Il caso Juric e la lezione del Bologna: quando l’allenatore fa la differenza
Quattro squadre su venti hanno cambiato allenatore dall’ultima sosta: il 20% della Serie A ha dunque già scelto di voltare pagina, dopo un avvio di stagione che sembrava destinato a un’insolita stabilità. Nessun esonero fino all’ottava giornata, poi le crepe hanno iniziato ad aprirsi. E anche Ivan Juric, nonostante la vittoria prestigiosa in Champions League sul campo del Marsiglia, non è riuscito a evitare la fine della sua esperienza all’Atalanta. Il 3-0 subito dal Sassuolo, sommato a un rendimento deludente (appena due vittorie in undici gare di campionato), ha sancito la parola fine.
UNA SCELTA SBAGLIATA – L’avventura di Juric a Bergamo è durata appena quattro mesi, un tempo troppo breve per parlare di progetto, ma sufficiente per capire che l’intuizione non era quella giusta. Già all’inizio, il suo arrivo aveva suscitato più dubbi che entusiasmo. La dirigenza, guidata dal direttore sportivo Tony D’Amico, aveva puntato su di lui in nome della “continuità gasperiniana”, ma la realtà ha mostrato un allenatore in parabola discendente, reduce da dodici sconfitte in quattordici partite con il Southampton e da un esonero alla Roma esattamente un anno fa.
Juric non è mai riuscito a trasmettere la sua impronta, né a stabilire un rapporto saldo con lo spogliatoio. Il carisma e la leadership che avevano contraddistinto Gasperini non sono stati replicati, e il confronto è diventato presto impietoso.
LA QUESTIONE ALLENATORE – Il caso Atalanta è l’ennesima dimostrazione di quanto la scelta del tecnico sia centrale per il destino di una stagione - analizza Raimondo De Magistris nel suo editoriale su TMW - . Il club nerazzurro, in estate, non ha cambiato la propria filosofia gestionale: una grande cessione per finanziare parte del mercato, una rosa di qualità e continuità nei ruoli chiave. Ma quando “cambia il manico”, cambia tutto. Juric non ha saputo valorizzare un organico competitivo, né dare continuità al modello tattico che aveva reso la Dea un’eccellenza italiana ed europea. Ora tocca a Raffaele Palladino, chiamato a ricostruire entusiasmo e identità, con la missione di restituire all’Atalanta la sua dimensione europea.

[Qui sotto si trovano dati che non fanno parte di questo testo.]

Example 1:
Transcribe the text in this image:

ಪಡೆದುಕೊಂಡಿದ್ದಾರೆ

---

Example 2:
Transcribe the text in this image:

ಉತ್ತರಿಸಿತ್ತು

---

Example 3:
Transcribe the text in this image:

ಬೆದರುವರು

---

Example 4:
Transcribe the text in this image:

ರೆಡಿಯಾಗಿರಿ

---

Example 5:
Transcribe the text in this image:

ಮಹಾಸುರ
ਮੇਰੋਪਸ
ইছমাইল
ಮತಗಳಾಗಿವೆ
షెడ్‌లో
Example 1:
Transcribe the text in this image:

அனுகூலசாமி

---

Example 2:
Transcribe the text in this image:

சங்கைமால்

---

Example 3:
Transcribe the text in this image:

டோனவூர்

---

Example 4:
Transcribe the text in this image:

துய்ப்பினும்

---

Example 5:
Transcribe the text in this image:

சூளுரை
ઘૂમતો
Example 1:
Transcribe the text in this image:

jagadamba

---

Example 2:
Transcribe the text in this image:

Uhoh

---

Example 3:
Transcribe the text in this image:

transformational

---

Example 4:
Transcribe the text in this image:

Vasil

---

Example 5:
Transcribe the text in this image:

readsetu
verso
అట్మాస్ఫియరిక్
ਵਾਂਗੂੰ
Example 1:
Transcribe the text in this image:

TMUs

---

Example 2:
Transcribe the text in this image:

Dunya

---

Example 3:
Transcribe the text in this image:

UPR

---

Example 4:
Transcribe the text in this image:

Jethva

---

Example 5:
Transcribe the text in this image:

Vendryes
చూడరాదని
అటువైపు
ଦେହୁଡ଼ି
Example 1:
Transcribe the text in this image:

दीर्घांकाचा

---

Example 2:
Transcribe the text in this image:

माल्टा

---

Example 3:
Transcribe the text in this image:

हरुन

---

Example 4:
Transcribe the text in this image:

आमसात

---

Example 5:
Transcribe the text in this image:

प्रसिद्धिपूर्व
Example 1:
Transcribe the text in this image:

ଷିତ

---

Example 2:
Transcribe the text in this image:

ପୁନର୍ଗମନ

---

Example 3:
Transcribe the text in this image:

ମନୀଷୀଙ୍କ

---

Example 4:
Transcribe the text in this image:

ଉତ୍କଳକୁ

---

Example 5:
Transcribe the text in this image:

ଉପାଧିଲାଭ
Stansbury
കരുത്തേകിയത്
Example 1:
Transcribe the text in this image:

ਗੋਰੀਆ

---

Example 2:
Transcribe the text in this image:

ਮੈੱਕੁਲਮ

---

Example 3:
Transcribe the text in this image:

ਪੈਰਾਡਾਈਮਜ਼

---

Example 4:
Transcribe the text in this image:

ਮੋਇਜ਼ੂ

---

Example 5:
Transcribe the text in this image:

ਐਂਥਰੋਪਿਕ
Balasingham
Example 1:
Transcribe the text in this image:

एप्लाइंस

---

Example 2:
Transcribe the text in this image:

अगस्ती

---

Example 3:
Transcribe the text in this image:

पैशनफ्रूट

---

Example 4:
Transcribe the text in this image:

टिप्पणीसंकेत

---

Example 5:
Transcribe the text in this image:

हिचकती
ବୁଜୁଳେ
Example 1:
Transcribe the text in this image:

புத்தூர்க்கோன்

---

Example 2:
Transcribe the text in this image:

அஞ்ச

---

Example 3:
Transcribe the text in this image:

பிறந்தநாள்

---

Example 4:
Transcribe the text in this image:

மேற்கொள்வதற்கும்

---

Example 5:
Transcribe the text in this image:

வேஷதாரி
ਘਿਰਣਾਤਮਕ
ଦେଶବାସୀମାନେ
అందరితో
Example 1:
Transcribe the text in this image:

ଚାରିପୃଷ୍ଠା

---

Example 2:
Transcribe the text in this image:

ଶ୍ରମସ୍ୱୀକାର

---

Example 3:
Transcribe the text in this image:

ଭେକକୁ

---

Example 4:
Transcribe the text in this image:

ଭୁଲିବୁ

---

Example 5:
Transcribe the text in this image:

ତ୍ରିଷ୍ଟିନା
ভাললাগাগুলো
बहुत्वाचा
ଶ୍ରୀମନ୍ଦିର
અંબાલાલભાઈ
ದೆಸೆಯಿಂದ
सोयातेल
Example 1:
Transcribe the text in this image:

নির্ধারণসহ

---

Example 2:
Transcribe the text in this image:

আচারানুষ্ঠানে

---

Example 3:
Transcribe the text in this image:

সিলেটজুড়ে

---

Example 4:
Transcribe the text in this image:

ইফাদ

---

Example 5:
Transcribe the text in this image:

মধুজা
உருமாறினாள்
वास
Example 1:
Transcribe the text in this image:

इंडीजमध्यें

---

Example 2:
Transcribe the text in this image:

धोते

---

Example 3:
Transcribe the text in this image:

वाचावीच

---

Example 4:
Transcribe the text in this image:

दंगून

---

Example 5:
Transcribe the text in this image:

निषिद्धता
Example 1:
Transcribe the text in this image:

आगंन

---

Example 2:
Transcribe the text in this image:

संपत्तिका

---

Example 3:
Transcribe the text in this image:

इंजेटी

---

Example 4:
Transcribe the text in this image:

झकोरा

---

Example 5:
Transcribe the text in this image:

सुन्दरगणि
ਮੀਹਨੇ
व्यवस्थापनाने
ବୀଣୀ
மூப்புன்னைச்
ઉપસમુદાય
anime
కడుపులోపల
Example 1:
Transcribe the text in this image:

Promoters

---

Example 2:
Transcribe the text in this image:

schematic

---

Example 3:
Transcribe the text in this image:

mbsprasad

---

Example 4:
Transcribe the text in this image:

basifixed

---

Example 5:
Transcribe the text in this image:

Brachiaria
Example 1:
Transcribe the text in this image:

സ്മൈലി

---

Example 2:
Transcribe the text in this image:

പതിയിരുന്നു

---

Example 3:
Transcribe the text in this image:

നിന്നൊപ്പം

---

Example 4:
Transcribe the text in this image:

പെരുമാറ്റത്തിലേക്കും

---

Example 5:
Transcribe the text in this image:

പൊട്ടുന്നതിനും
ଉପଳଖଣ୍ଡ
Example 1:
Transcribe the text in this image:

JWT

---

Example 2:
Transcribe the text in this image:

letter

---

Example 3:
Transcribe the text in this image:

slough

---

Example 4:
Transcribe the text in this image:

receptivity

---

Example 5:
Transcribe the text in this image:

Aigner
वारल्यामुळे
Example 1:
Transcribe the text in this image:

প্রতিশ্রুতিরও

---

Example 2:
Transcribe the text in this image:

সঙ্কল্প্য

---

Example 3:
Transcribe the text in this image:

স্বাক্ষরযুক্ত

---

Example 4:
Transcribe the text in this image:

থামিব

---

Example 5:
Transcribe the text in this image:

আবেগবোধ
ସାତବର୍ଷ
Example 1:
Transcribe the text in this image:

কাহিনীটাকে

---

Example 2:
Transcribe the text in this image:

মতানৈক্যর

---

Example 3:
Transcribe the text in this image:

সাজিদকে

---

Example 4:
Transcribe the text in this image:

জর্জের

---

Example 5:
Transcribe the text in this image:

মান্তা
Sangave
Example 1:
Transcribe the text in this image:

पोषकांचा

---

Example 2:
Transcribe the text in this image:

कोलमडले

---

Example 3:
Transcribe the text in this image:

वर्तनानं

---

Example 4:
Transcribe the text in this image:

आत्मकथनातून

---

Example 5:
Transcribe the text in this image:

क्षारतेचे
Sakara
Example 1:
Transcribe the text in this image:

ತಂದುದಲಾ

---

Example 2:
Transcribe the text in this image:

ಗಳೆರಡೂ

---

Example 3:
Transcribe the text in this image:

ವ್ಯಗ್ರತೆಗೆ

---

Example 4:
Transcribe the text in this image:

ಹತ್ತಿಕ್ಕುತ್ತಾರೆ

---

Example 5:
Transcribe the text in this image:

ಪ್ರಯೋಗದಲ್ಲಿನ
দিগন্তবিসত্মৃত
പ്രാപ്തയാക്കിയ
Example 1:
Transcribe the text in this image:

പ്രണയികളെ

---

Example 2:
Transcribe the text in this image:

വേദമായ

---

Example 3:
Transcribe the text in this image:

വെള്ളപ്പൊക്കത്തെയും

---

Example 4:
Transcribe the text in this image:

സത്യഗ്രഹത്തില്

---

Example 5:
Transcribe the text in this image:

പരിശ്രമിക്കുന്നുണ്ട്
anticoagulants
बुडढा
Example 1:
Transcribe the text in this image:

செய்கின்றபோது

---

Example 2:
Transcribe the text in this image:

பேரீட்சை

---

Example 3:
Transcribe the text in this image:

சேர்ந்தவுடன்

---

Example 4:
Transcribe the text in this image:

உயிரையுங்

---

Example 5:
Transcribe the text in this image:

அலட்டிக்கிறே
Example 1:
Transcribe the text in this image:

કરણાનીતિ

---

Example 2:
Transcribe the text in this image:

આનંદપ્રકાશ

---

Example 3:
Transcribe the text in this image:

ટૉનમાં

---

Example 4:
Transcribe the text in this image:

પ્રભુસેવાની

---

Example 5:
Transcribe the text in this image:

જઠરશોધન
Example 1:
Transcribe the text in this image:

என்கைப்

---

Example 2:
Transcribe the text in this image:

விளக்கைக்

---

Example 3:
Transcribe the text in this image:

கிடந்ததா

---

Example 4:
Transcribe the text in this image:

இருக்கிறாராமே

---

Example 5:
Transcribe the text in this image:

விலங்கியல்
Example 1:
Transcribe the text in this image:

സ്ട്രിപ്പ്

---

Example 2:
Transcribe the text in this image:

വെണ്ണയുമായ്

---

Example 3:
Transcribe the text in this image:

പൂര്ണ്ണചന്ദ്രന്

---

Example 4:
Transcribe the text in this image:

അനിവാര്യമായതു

LA LEZIONE BOLOGNA – Il parallelo con il Bologna è inevitabile. Lì, Giovanni Sartori – ex architetto dell’Atalanta dei miracoli – ha dimostrato quanto conti la stabilità tecnica. Dopo la vittoria della Coppa Italia, il club rossoblù ha fatto di tutto per trattenere Vincenzo Italiano, corteggiato da Lazio e Milan. Contratto prolungato, fiducia piena, progetto costruito attorno al suo calcio. Anche senza due big come Ndoye e Beukema, ceduti a peso d’oro, la squadra emiliana ha rilanciato con Vitik, Heggem e Rowe, mantenendo intatto lo spirito e migliorando il rendimento. Dopo undici giornate, il Bologna ha otto punti in più dell’Atalanta e guarda con ambizioni da Champions.
L’Atalanta, invece, paga la fretta di inseguire un’idea di continuità solo apparente. Juric era stato scelto per non “snaturare” l’eredità di Gasperini, ma si è rivelato l’antitesi di quel modello. Ora il club prova a ripartire con Palladino, giovane, ambizioso e capace di unire gioco e risultati.
La Dea ha bisogno di ritrovarsi, e la prima pietra, come dimostra il caso Bologna, è sempre la stessa: scegliere l’allenatore giusto.